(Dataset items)
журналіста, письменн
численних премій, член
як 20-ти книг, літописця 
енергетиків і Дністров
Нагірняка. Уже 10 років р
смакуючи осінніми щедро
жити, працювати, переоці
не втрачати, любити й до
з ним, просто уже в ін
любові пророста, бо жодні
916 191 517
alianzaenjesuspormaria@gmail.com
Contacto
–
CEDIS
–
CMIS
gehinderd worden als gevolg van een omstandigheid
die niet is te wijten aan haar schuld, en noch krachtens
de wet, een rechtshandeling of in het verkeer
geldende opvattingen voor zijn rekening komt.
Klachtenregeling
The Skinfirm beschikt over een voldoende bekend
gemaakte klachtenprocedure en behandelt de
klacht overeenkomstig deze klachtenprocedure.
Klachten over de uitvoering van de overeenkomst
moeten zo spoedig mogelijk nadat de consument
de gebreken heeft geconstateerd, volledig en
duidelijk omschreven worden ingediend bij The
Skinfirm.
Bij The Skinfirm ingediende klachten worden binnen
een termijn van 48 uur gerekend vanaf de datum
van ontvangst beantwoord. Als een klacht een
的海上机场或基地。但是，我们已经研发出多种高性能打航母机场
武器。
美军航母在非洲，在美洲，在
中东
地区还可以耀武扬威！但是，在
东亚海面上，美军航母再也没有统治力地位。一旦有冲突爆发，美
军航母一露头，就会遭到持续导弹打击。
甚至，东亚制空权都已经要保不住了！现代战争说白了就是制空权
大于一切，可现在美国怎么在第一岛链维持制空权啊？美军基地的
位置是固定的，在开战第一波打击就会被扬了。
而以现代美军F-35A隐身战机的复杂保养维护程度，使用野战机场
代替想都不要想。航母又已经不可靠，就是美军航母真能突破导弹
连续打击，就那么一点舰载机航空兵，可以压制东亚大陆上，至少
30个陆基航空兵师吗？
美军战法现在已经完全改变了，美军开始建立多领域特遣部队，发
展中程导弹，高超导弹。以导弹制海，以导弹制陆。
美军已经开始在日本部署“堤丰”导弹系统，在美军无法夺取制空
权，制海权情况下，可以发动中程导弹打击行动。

What is required
Can you rewrite the material above, substituting "klachtenregeling" for each occurrence of "klachtenprocedure" and keeping everything else the same?

Task answer
журналіста, письменн
численних премій, член
як 20-ти книг, літописця 
енергетиків і Дністров
Нагірняка. Уже 10 років р
смакуючи осінніми щедро
жити, працювати, переоці
не втрачати, любити й до
з ним, просто уже в ін
любові пророста, бо жодні
916 191 517
alianzaenjesuspormaria@gmail.com
Contacto
–
CEDIS
–
CMIS
gehinderd worden als gevolg van een omstandigheid
die niet is te wijten aan haar schuld, en noch krachtens
de wet, een rechtshandeling of in het verkeer
geldende opvattingen voor zijn rekening komt.
Klachtenregeling
The Skinfirm beschikt over een voldoende bekend
gemaakte klachtenregeling en behandelt de
klacht overeenkomstig deze klachtenregeling.
Klachten over de uitvoering van de overeenkomst
moeten zo spoedig mogelijk nadat de consument
de gebreken heeft geconstateerd, volledig en
duidelijk omschreven worden ingediend bij The
Skinfirm.
Bij The Skinfirm ingediende klachten worden binnen
een termijn van 48 uur gerekend vanaf de datum
van ontvangst beantwoord. Als een klacht een
的海上机场或基地。但是，我们已经研发出多种高性能打航母机场
武器。
美军航母在非洲，在美洲，在
中东
地区还可以耀武扬威！但是，在
东亚海面上，美军航母再也没有统治力地位。一旦有冲突爆发，美
军航母一露头，就会遭到持续导弹打击。
甚至，东亚制空权都已经要保不住了！现代战争说白了就是制空权
大于一切，可现在美国怎么在第一岛链维持制空权啊？美军基地的
位置是固定的，在开战第一波打击就会被扬了。
而以现代美军F-35A隐身战机的复杂保养维护程度，使用野战机场
代替想都不要想。航母又已经不可靠，就是美军航母真能突破导弹
连续打击，就那么一点舰载机航空兵，可以压制东亚大陆上，至少
30个陆基航空兵师吗？
美军战法现在已经完全改变了，美军开始建立多领域特遣部队，发
展中程导弹，高超导弹。以导弹制海，以导弹制陆。
美军已经开始在日本部署“堤丰”导弹系统，在美军无法夺取制空
权，制海权情况下，可以发动中程导弹打击行动。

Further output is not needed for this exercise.